Yes, but read the breaking changes first. The release removes legacy env names (CLAWDBOT_* and MOLTBOT_*), the old .moltbot state directory, the Chrome extension relay path, and the `openclaw/extension-api` SDK. Run `openclaw doctor --fix` after upgrading to migrate browser config automatically. Plugin authors must migrate to the new `openclaw/plugin-sdk/*` surface.
How do I migrate from the old Chrome extension relay?

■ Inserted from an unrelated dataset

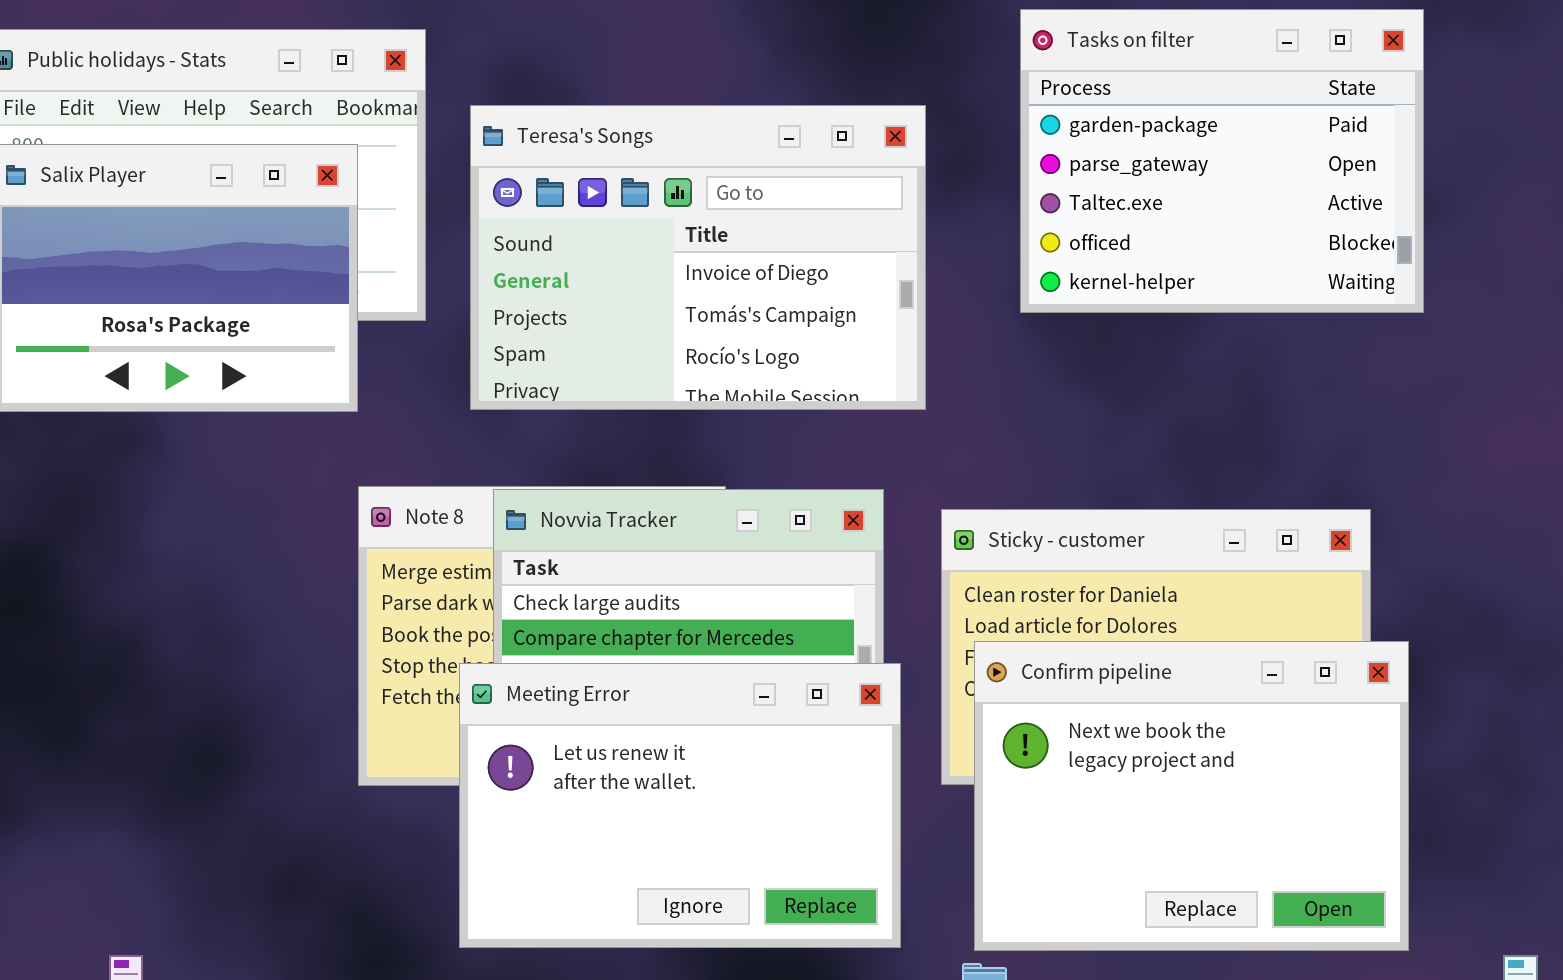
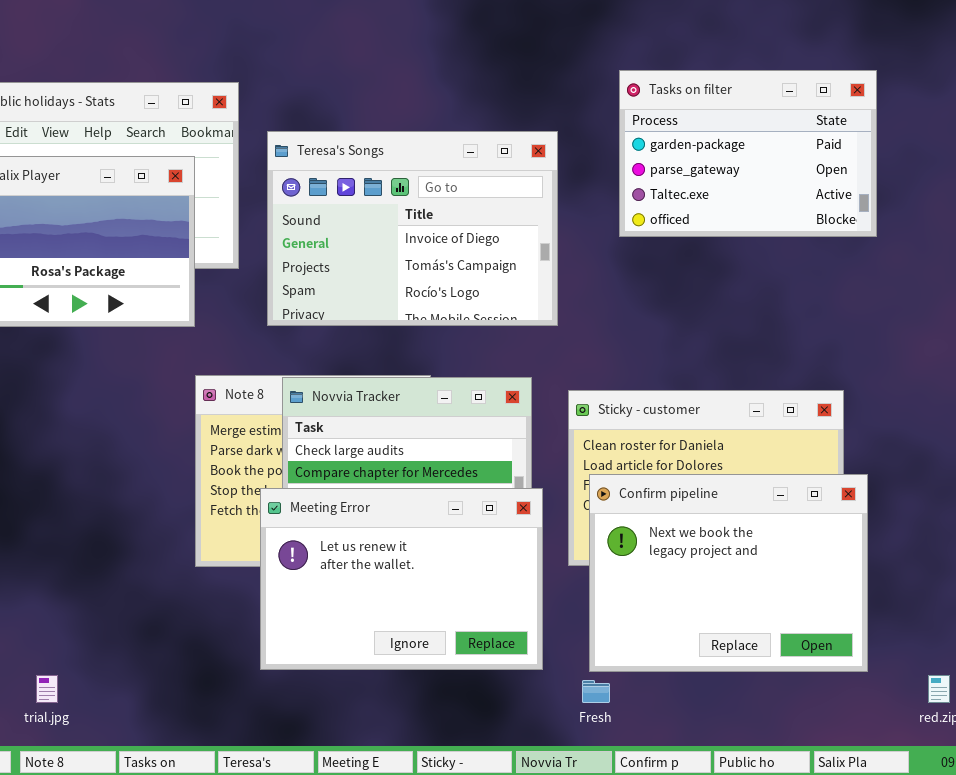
Tasks on filter: [1020,9,1424,313] -> [619,70,877,237], resized

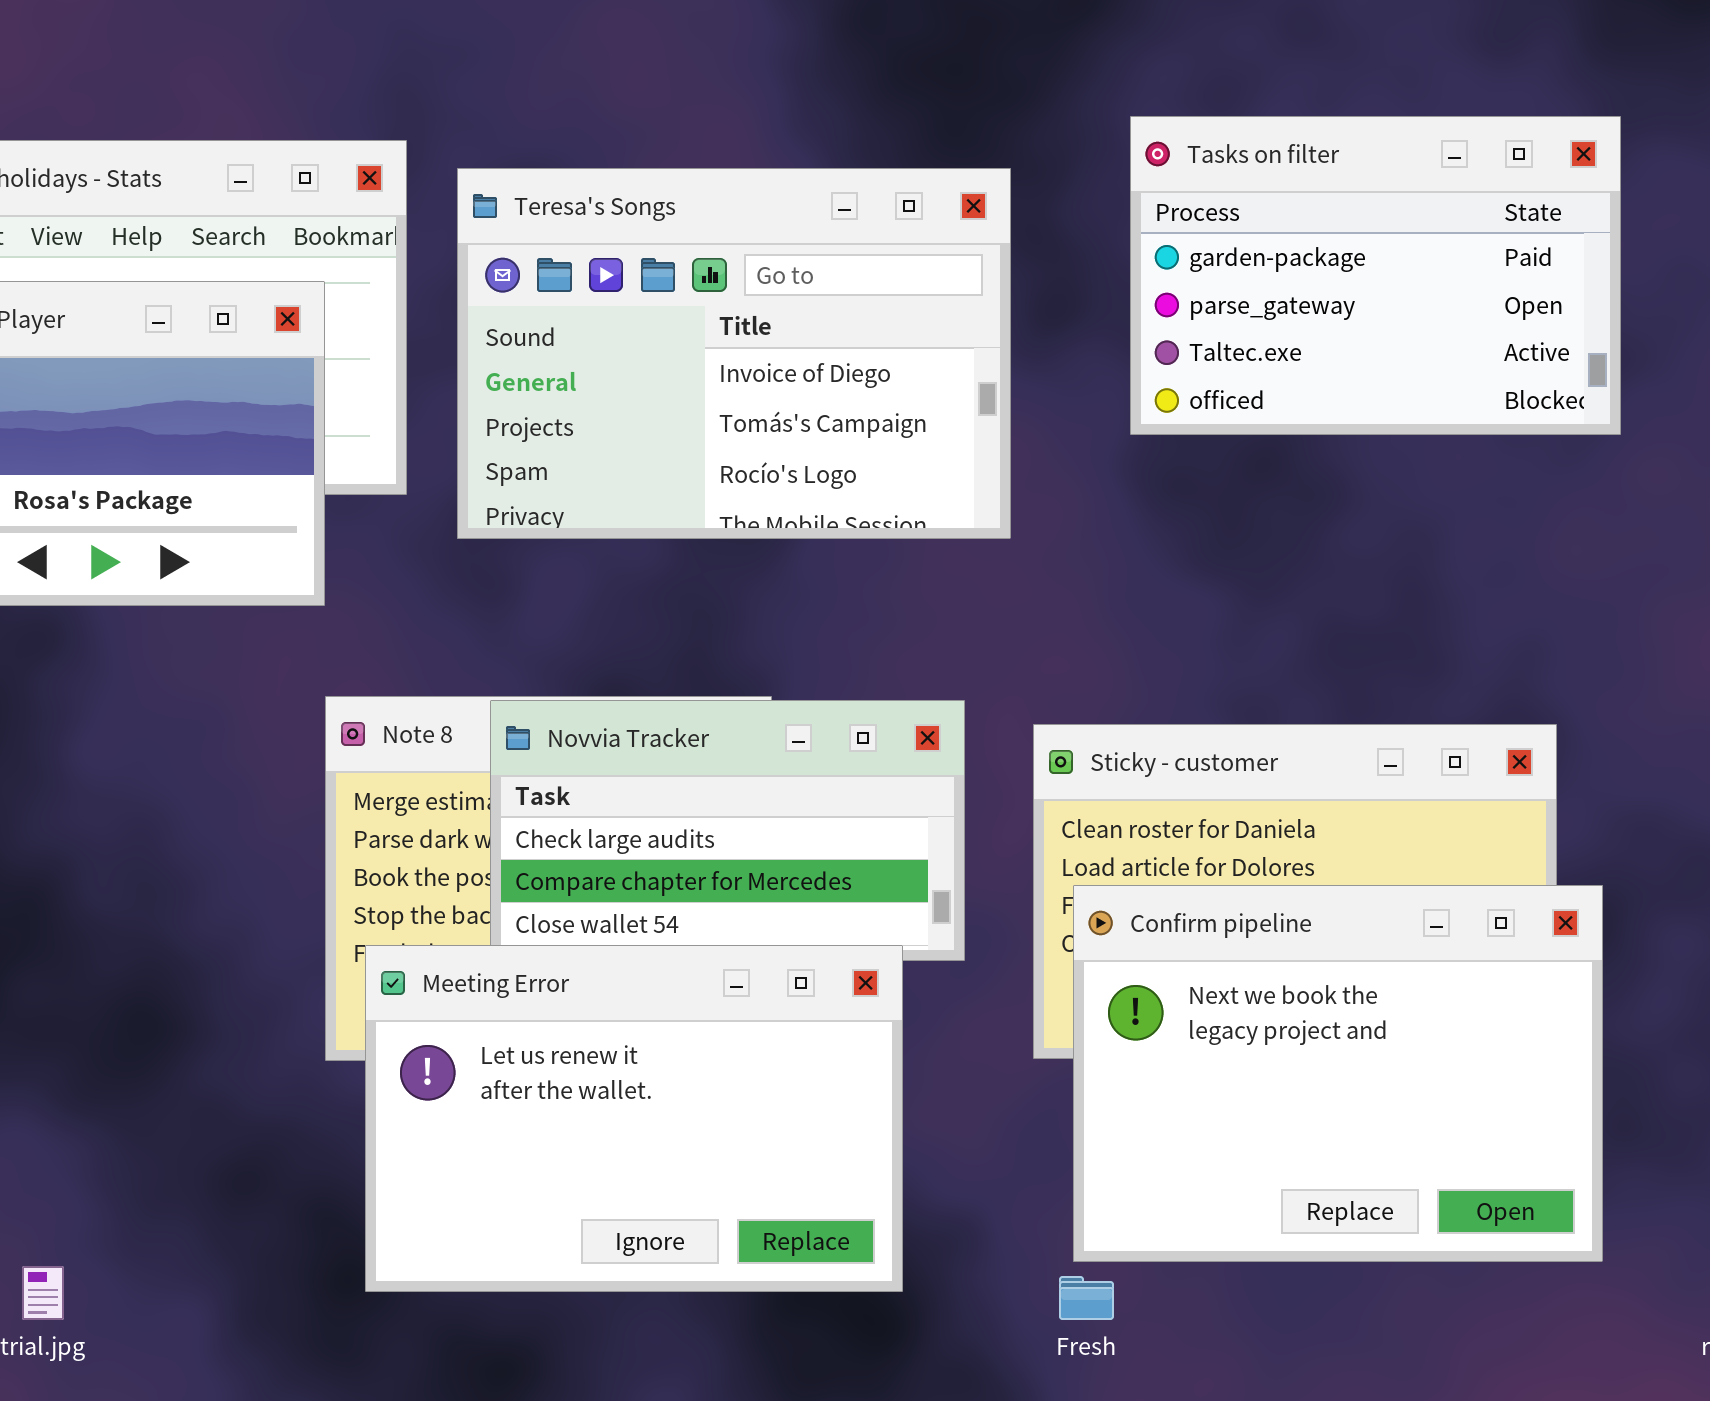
Teresa's Songs: [267,131,558,326] -> [457,168,1011,539], moved
Meeting Error: [260,488,543,670] -> [365,945,903,1292], moved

Run `openclaw doctor --fix` after upgrading. This command automatically migrates host-local browser config from the removed `driver: "extension"` path to `existing-session` or `user` mode. Docker, headless, sandbox, and remote browser flows are unaffected.
What happened to the CLAWDBOT and MOLTBOT environment variables?
They have been removed in v2026.3.22 with no compatibility shim. You must rename all `CLAWDBOT_*` and `MOLTBOT_*` environment variables to their `OPENCLAW_*` equivalents. Similarly, the legacy `.moltbot` state directory no longer auto-detects — move your state to `~/.openclaw` or set `OPENCLAW_STATE_DIR` explicitly.
Does OpenClaw support Claude on Google Vertex AI?
Yes, as of v2026.3.22. The new `anthropic-vertex` provider adds core support for running Claude models via Google Vertex AI, including full GCP auth and discovery. This is useful for teams that need to keep AI traffic inside Google Cloud infrastructure.
What new AI models does v2026.3.22 add?
The release adds GPT-5.4 as the new default OpenAI model (replacing GPT-5.2), forward-compat support for gpt-5.4-mini and gpt-5.4-nano, MiniMax M2.7 and M2.7-highspeed, GLM 4.5 and 4.6 families, updated Grok catalog with GA IDs, and Xiaomi MiMo V2 Pro and V2 Omni.